Identification of a novel pathway essential for the immediate-early, interferon-independent antiviral response to enveloped Virions

Viral infection elicits the activation of numerous cellular signal transduction pathways, leading to the induction of both innate and adaptive immunity. Previously we showed that entry of virion particles from a diverse array of enveloped virus families was capable of eliciting an interferon regulatory factor 3 (IRF-3)-mediated antiviral state in human fibroblasts in the absence of interferon production.
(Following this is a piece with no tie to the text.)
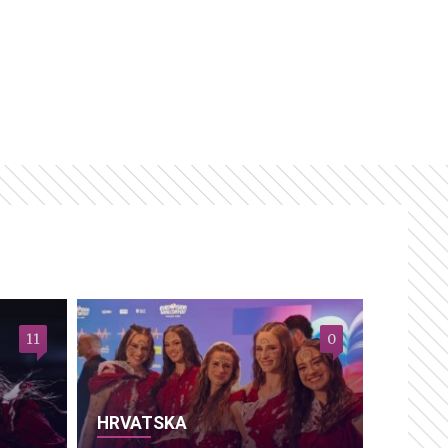
11
0
HRVATSKA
Here we show that extracellular regulated kinase 1/2, p38 mitogen-activated protein kinase, and Jun N-terminal kinase/stressactivated protein kinase activities are not required for antiviral state induction. In contrast, treatment of cells with LY294002, an inhibitor of the phosphoinositide 3-kinase (P13 kinase) family, prevents the induction of interferon-stimulated gene 56 (ISG56) and an antiviral response upon entry of virus particles. However, the prototypic class I p85/p110 P13 kinase and its downstream effector Akt/PKB are dispensable for ISG and antiviral state induction. Furthermore, DNA-PK and PAKI, LY294002-sensitive members of the P13 kinase family shown previously to be involved in IRF-3 activation, are also dispensable for ISG and antiviral state induction. The LY294002 inhibitor fails to prevent IRF-3 homodimerization or nuclear translocation upon virus particle entry. Together, these data suggest that virus entry triggers an innate antiviral response that requires the activity of a novel P13 kinase family member.